Outline records

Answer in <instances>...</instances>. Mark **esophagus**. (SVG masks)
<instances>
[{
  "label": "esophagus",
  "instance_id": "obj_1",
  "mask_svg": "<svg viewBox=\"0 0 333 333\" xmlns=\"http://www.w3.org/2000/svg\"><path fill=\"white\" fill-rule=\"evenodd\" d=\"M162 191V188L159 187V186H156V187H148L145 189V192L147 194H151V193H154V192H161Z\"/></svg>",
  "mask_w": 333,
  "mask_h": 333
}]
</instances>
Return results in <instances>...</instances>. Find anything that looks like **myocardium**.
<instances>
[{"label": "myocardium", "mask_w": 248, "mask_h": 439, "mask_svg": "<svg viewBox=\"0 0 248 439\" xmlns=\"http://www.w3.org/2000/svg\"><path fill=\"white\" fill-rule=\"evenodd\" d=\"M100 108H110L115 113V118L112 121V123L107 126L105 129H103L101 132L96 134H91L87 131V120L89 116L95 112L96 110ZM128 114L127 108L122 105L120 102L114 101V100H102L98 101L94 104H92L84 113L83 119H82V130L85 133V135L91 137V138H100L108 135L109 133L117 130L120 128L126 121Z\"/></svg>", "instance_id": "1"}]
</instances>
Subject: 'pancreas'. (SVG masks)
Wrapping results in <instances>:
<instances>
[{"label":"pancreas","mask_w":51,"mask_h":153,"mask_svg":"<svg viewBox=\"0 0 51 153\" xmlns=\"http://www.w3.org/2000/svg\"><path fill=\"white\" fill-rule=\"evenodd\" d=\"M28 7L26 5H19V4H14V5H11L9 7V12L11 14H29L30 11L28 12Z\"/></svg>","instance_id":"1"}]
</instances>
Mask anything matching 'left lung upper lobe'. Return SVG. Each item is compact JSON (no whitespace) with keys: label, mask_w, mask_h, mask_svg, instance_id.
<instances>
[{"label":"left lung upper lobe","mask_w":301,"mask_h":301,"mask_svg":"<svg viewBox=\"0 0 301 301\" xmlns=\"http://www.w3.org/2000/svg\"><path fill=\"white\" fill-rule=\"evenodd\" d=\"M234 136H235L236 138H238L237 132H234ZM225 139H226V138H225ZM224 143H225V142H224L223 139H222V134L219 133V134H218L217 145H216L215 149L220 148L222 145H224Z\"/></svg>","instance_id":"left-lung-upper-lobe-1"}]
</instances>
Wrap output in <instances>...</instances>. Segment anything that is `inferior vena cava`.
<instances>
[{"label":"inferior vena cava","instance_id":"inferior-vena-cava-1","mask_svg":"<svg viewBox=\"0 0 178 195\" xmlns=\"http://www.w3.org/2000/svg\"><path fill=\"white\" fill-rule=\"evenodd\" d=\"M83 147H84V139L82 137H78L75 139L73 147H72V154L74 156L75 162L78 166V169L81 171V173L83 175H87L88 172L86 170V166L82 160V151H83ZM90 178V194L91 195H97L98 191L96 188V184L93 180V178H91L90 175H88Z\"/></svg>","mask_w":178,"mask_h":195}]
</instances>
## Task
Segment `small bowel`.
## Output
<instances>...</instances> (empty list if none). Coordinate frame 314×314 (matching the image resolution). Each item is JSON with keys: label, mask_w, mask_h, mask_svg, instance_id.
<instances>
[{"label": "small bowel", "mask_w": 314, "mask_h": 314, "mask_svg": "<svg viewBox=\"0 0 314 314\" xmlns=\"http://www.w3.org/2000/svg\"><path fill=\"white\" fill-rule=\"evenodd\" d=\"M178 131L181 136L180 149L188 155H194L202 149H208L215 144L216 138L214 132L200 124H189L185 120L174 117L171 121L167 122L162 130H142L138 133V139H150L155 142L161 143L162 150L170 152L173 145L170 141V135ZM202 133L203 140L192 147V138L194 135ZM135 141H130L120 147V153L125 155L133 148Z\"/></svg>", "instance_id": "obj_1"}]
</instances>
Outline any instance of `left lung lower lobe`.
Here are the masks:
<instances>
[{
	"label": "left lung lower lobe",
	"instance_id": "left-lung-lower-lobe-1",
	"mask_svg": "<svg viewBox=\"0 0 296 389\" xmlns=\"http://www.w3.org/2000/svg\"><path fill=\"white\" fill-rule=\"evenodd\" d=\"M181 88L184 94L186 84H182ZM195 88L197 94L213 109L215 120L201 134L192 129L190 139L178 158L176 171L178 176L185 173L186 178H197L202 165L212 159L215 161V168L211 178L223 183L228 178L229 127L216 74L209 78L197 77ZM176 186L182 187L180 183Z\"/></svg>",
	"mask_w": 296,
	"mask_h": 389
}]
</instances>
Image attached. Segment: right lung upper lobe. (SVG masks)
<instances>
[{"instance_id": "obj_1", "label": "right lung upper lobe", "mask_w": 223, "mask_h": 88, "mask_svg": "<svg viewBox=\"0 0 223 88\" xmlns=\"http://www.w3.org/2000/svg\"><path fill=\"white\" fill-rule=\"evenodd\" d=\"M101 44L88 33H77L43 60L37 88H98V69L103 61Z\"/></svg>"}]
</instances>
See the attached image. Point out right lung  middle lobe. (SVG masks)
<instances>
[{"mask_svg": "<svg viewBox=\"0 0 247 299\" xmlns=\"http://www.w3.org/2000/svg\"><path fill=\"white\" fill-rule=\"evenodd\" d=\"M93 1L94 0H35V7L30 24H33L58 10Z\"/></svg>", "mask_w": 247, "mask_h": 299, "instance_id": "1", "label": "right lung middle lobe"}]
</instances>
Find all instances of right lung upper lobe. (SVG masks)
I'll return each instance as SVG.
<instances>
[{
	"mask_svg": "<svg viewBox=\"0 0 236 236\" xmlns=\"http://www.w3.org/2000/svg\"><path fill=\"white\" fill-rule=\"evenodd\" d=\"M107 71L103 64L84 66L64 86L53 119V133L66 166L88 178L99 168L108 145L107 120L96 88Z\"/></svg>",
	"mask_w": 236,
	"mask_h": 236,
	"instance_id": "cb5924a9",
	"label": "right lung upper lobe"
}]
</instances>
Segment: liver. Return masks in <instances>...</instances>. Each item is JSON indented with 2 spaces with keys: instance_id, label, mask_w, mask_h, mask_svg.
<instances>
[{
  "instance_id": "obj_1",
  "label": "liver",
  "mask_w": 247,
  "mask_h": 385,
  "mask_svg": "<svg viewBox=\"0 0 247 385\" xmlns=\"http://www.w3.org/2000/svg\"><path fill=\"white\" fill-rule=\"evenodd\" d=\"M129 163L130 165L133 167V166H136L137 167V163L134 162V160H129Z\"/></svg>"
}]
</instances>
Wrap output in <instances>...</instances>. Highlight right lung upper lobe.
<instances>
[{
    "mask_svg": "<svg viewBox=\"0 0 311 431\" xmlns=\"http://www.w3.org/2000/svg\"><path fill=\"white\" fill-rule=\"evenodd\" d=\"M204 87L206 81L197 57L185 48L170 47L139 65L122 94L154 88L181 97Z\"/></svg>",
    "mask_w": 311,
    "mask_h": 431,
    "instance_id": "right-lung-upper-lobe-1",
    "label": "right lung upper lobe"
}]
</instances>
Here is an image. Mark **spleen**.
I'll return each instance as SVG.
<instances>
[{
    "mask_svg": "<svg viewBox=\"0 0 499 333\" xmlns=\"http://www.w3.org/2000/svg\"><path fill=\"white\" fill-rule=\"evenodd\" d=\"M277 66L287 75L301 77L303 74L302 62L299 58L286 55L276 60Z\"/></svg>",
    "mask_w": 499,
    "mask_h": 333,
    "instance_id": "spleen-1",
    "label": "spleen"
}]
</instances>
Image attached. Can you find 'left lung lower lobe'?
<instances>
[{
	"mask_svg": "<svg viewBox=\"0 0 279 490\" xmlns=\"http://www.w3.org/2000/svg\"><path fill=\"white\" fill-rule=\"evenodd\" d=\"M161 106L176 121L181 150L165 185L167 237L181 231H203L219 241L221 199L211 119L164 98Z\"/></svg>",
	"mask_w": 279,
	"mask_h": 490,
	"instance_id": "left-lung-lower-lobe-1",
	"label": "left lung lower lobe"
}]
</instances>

**WHAT YOU HAVE TO DO:** Write out the lines from the beginning of the records up to and including the line that contains "191V188L159 187V186H156V187H148L145 189V192L147", reproducing each one character for character.

**WRITTEN REPLY:**
Answer in <instances>...</instances>. Mark **esophagus**. (SVG masks)
<instances>
[{
  "label": "esophagus",
  "instance_id": "obj_1",
  "mask_svg": "<svg viewBox=\"0 0 333 333\" xmlns=\"http://www.w3.org/2000/svg\"><path fill=\"white\" fill-rule=\"evenodd\" d=\"M162 191V188L159 187V186H156V187H148L145 189V192L147 194H151V193H154V192H161Z\"/></svg>",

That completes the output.